Abstract

The disintegration of the Soviet Union at the end of 1991 ushered in a new era in relations between all the members of a reunited continent. There were unprecedented changes in the domestic politics of the three Slavic republics, and in their relations with the states that had formerly been their military and ideological adversaries. Their efforts to negotiate a new relationship with ‘Europe’ were complicated by the far-reaching changes that had been taking place at the same time within what had originally been a European Economic Community, but which became a European Community and then a European Union in 1993 after the Maastricht Treaty had been ratified by all of its member states.

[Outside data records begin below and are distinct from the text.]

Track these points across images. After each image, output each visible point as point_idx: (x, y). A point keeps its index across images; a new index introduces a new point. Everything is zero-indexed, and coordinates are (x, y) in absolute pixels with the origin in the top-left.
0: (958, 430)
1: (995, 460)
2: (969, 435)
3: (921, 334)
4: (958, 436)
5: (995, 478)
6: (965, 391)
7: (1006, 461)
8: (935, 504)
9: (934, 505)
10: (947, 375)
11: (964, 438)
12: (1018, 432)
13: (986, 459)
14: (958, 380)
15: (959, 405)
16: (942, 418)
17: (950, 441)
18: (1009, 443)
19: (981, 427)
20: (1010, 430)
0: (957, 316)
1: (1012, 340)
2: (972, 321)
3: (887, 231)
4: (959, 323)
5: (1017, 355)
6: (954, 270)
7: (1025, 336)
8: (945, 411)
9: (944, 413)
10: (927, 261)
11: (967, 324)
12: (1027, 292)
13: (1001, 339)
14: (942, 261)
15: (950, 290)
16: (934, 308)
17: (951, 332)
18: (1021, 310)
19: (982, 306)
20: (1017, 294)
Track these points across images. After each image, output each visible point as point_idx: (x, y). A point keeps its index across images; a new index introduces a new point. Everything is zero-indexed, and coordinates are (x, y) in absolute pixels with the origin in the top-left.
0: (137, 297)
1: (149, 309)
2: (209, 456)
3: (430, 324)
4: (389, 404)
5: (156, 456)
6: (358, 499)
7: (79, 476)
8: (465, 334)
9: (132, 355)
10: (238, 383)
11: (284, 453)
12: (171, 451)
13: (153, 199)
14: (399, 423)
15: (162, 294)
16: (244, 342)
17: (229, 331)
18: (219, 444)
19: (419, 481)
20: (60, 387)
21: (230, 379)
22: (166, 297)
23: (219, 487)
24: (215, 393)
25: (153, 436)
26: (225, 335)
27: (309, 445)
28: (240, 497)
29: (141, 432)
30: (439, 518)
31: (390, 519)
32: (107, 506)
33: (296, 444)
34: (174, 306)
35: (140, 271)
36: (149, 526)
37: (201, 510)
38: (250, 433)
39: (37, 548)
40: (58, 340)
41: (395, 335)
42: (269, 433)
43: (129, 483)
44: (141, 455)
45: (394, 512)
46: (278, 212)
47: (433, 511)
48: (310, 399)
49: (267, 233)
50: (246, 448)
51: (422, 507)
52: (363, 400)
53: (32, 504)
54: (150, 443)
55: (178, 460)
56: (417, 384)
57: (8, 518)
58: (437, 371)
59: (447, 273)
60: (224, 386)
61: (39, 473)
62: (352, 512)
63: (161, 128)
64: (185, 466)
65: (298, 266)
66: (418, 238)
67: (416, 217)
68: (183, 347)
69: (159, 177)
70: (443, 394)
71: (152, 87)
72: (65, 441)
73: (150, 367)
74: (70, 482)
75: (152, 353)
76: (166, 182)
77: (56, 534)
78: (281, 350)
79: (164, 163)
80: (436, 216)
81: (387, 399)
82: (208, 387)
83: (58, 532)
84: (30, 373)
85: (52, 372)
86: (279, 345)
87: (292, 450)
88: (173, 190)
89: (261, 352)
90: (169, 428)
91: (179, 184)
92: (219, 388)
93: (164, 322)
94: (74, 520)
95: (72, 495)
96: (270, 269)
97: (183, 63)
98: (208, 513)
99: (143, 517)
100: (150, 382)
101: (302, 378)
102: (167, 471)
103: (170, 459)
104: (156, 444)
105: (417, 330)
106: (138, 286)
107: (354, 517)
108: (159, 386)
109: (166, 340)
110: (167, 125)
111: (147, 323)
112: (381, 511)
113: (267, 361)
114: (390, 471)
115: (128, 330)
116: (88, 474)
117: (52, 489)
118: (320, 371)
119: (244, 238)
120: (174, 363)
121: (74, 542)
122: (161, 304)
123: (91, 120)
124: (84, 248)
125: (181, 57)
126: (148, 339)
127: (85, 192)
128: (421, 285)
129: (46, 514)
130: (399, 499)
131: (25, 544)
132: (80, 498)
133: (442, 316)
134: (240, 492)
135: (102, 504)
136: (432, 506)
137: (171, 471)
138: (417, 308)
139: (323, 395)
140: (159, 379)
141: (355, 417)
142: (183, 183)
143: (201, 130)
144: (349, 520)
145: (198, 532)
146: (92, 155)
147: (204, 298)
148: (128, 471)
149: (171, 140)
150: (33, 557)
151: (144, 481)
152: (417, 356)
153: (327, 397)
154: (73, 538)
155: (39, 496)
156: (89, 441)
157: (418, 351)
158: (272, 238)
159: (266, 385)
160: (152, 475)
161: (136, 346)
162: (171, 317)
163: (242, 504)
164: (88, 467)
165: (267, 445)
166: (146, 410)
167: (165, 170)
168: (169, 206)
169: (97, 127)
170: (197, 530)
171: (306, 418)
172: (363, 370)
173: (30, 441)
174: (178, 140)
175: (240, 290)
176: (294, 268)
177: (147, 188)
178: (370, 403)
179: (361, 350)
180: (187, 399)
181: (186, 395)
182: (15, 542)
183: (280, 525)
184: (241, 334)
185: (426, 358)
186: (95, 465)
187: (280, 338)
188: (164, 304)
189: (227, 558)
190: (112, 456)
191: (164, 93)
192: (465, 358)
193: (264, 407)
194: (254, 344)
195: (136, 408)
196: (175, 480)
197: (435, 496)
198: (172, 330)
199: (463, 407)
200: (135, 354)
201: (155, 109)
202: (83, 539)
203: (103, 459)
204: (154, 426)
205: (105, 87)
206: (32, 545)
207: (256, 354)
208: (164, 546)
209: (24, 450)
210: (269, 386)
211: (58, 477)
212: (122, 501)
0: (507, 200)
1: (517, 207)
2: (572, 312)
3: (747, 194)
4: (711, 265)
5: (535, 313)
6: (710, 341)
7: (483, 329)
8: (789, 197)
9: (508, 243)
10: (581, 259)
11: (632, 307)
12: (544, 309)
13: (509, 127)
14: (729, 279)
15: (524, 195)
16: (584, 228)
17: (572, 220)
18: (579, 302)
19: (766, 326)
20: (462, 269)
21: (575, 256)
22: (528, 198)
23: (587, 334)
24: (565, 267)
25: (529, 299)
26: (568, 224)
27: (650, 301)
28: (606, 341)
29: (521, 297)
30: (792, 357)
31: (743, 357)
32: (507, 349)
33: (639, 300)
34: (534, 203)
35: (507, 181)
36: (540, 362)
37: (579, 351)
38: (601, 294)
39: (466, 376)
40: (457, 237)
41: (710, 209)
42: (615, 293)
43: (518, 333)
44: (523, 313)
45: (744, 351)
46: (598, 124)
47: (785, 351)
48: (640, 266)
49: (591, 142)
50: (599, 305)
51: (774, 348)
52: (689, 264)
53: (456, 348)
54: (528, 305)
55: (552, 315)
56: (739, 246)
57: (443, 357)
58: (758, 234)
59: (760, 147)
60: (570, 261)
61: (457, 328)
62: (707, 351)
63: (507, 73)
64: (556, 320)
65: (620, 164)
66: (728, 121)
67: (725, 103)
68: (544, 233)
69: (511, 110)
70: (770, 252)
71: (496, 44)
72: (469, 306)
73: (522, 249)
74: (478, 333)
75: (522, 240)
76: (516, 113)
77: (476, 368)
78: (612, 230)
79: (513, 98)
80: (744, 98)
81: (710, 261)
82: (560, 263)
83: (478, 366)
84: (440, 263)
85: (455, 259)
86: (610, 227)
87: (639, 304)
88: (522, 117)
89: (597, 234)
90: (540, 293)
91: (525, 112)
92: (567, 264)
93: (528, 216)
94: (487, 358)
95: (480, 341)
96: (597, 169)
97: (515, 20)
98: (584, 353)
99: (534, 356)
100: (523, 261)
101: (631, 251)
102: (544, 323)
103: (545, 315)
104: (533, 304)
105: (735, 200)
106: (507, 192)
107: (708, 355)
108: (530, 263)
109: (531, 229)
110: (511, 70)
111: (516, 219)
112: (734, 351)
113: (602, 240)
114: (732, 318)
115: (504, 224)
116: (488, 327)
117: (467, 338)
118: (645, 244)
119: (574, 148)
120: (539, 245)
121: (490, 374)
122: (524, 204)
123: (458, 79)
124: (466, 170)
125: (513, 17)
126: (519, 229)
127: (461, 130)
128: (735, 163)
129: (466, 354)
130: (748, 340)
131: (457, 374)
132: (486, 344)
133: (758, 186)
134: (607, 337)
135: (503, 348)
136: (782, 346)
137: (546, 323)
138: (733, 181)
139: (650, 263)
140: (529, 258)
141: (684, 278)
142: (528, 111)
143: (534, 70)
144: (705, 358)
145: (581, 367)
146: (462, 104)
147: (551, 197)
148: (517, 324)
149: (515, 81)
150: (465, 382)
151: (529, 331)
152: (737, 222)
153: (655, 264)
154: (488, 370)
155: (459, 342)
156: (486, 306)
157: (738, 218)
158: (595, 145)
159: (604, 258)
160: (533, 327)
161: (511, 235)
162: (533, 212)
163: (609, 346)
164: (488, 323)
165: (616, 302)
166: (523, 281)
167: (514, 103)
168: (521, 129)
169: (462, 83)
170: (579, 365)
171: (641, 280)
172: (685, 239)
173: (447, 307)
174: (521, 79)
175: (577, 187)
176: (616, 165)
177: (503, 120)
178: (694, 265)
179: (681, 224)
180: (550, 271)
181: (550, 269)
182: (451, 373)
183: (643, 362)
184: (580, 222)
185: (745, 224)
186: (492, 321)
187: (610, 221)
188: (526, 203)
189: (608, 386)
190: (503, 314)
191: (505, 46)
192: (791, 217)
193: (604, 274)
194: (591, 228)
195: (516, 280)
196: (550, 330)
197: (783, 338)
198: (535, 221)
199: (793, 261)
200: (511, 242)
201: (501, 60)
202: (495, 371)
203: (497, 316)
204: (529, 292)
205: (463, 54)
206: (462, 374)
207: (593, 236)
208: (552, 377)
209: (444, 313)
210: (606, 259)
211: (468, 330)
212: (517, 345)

The original six members became nine in 1973, ten in 1981, twelve in 1986, and fifteen in 1995. A much more fundamental process of change began in 2004 when eight formerly communist-ruled states (the Czech Republic, Hungary, Poland, Slovakia, Slovenia and the three Baltic republics) became full members, as well as Malta and Cyprus, followed in 2007 by Bulgaria and Romania and in 2013 by Croatia; four other countries were officially recognised as candidates. A series of internal reforms had meanwhile established an economic and monetary union with a common currency — the euro — that began to circulate in 1999. A common foreign and security policy was introduced by the Maastricht Treaty, replacing a European political cooperation framework that had been established in 1986; and the 2007 Lisbon treaty gave the Union a ‘legal personality’, which meant it had the right to adopt laws and treaties.